Overview
This session will cover Analysis of covariance (ANCOVA).
ANCOVAs are used to test for an effect of a mixture of both continuous and categorical variables on a measured response variable.
If you are not familiar with basic statistical concepts (hypotheses, null hypotheses, P values, degrees of freedom etc.), I recommend taking a look at these videos.
We will work again with the dataset that we have used previously, describing the total abundance of beetles in locations across different types of land use - natural forest (primary vegetation) and areas of livestock grazing (pasture) - in New Zealand.
library(dplyr)
##
## Attaching package: 'dplyr'
## The following objects are masked from 'package:stats':
##
## filter, lag
## The following objects are masked from 'package:base':
##
## intersect, setdiff, setequal, union
url("https://www.dropbox.com/scl/fi/4olcttgagt0sd92hg64vk/Ewers2007BeetleData.rds?rlkey=14c8qby2023lt9924bi3th0ee&dl=1") %>%
readRDS() -> beetles
As before, because beetle abundance can only take positive values, and because the distribution of values is highly skewed, we will work with log-transformed total abundance.
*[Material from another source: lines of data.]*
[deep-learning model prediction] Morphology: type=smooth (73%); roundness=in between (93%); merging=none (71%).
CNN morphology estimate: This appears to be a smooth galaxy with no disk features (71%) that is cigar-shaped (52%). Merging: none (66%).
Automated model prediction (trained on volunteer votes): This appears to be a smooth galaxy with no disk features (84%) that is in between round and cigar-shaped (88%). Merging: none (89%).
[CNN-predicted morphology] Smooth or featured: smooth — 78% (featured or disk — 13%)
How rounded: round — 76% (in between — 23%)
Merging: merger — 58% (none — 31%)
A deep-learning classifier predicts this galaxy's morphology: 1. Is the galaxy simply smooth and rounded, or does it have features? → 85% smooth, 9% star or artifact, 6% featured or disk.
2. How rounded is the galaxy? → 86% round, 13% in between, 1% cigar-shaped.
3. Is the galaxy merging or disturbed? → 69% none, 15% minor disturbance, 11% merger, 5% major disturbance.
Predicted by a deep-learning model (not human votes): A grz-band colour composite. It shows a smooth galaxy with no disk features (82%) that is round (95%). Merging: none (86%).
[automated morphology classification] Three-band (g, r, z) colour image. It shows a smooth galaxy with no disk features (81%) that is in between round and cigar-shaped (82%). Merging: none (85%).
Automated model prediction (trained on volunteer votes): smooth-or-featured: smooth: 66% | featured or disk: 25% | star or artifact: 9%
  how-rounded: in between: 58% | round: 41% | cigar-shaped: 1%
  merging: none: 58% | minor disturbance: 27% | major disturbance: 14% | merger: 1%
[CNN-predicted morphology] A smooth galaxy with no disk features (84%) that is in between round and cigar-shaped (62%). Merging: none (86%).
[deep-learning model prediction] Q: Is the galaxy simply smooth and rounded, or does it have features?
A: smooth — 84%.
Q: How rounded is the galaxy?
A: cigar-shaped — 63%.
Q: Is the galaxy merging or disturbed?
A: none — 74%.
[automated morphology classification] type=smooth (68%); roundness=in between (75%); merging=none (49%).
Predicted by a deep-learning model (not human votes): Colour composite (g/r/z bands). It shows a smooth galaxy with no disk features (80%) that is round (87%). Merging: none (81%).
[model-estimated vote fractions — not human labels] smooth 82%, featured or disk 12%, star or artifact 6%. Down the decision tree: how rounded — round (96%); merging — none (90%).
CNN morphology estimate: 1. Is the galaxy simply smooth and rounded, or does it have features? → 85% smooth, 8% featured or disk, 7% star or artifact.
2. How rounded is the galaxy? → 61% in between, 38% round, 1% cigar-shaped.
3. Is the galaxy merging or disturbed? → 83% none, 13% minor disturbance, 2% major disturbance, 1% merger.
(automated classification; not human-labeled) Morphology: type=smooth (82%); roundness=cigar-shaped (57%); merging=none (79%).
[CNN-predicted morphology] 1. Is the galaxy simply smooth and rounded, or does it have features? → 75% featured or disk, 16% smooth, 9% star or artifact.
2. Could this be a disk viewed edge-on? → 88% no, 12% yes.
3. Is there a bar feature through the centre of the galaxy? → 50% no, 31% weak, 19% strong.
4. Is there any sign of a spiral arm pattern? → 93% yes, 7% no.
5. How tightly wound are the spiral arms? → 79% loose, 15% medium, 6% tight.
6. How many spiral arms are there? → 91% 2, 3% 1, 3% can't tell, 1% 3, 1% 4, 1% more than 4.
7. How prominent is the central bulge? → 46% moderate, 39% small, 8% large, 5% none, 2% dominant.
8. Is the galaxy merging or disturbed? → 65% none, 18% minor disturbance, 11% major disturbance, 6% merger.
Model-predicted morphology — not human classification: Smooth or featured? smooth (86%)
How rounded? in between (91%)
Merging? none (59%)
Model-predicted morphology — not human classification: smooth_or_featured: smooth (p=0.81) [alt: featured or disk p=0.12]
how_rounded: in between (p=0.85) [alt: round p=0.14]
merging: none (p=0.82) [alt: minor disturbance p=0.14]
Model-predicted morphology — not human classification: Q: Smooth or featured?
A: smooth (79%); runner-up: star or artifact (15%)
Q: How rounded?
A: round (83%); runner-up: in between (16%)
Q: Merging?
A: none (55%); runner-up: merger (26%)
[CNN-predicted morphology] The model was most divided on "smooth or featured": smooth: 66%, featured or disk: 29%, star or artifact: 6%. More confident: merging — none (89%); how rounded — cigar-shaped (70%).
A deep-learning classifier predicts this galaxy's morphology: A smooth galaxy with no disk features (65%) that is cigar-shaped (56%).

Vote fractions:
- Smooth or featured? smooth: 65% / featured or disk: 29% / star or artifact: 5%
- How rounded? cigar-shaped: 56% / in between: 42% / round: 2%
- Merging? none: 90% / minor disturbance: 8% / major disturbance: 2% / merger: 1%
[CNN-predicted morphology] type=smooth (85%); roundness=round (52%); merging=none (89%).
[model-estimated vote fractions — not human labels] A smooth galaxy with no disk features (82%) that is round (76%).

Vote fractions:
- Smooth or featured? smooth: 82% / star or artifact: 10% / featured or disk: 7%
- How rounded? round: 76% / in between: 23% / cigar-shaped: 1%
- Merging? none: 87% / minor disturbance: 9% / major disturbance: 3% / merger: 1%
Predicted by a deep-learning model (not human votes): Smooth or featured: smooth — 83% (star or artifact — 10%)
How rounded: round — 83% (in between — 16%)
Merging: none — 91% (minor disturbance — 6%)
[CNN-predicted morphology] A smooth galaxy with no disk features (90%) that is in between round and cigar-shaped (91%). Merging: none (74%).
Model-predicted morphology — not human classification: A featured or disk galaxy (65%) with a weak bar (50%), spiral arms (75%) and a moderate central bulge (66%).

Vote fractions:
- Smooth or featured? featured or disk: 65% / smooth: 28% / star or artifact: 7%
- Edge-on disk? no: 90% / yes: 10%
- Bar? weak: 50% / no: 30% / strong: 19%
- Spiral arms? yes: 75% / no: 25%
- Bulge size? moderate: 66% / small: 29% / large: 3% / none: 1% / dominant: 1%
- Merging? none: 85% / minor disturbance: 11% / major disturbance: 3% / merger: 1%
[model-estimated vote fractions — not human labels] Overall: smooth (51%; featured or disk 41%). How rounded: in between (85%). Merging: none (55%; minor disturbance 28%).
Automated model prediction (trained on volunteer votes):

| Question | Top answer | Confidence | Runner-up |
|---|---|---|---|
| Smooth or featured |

beetles %>% mutate(LogAbundance = log10(Total_abundance)) -> beetles
Further Reading
The following books are good references for basic statistical tests, including ANOVA, linear regression and ANCOVA:
Crawley, M.J. (2014). Statistics: An Introduction Using R. 2nd Edition. John Wiley & Sons, Hoboken, USA
Barnard, C., Gilbert, F. & McGregor, P. (2007). Asking Questions in Biology: A Guide to Hypothesis Testing, Experimental Design and Presentation in Practical Work and Research Projects. 3rd Edition. Benjamin Cummings, San Francisco, USA.
Running ANCOVAs
Simple Additive Models
In this session, we will investigate the effects of land use and natural habitat coverage in the landscape on beetle total abundance. Let’s begin by plotting these relationships.
library(ggplot2)
ggplot(data = beetles,mapping = aes(
x = NaturalHabitat5k,y = Total_abundance,col=LandUse,fill=LandUse)) +
geom_point() +
geom_smooth(method = 'lm') +
scale_x_continuous(name = "Surrounding Natural Habitat Proportion") +
scale_y_continuous(name = "Total beetle abundance",transform = 'log10') +
theme_classic()
To begin with, we will fit a model to test whether both land use and natural habitat coverage affect beetle abundance. To do this, we use the lm function. This is the same function that we used when we fit a linear regression, but here by adding also a categoraical (grouping) variable into our model we have fit an analysis of covariance:
m1 <- lm(formula = LogAbundance~LandUse+NaturalHabitat5k,data = beetles)
summary(m1)
##
## Call:
## lm(formula = LogAbundance ~ LandUse + NaturalHabitat5k, data = beetles)
##
## Residuals:
## Min 1Q Median 3Q Max
## -0.90913 -0.15702 0.01417 0.19122 0.63517
##
## Coefficients:
## Estimate Std. Error t value Pr(>|t|)
## (Intercept) 2.25634 0.05158 43.743 < 2e-16 ***
## LandUsePasture -0.29512 0.03583 -8.236 1.35e-14 ***
## NaturalHabitat5k 0.83483 0.17965 4.647 5.67e-06 ***
## ---
## Signif. codes: 0 '***' 0.001 '**' 0.01 '*' 0.05 '.' 0.1 ' ' 1
##
## Residual standard error: 0.2552 on 230 degrees of freedom
## Multiple R-squared: 0.3671, Adjusted R-squared: 0.3616
## F-statistic: 66.7 on 2 and 230 DF, p-value: < 2.2e-16
anova(m1)
## Analysis of Variance Table
##
## Response: LogAbundance
## Df Sum Sq Mean Sq F value Pr(>F)
## LandUse 1 7.2786 7.2786 111.796 < 2.2e-16 ***
## NaturalHabitat5k 1 1.4060 1.4060 21.595 5.671e-06 ***
## Residuals 230 14.9743 0.0651
## ---
## Signif. codes: 0 '***' 0.001 '**' 0.01 '*' 0.05 '.' 0.1 ' ' 1
If we look at the ANOVA table, both land use and natural habitat coverage have F ratios with a significant P value, suggesting that both might be important in explaining beetle abundance (but more on statistical significance in models with multiple explanatory variables in the next session).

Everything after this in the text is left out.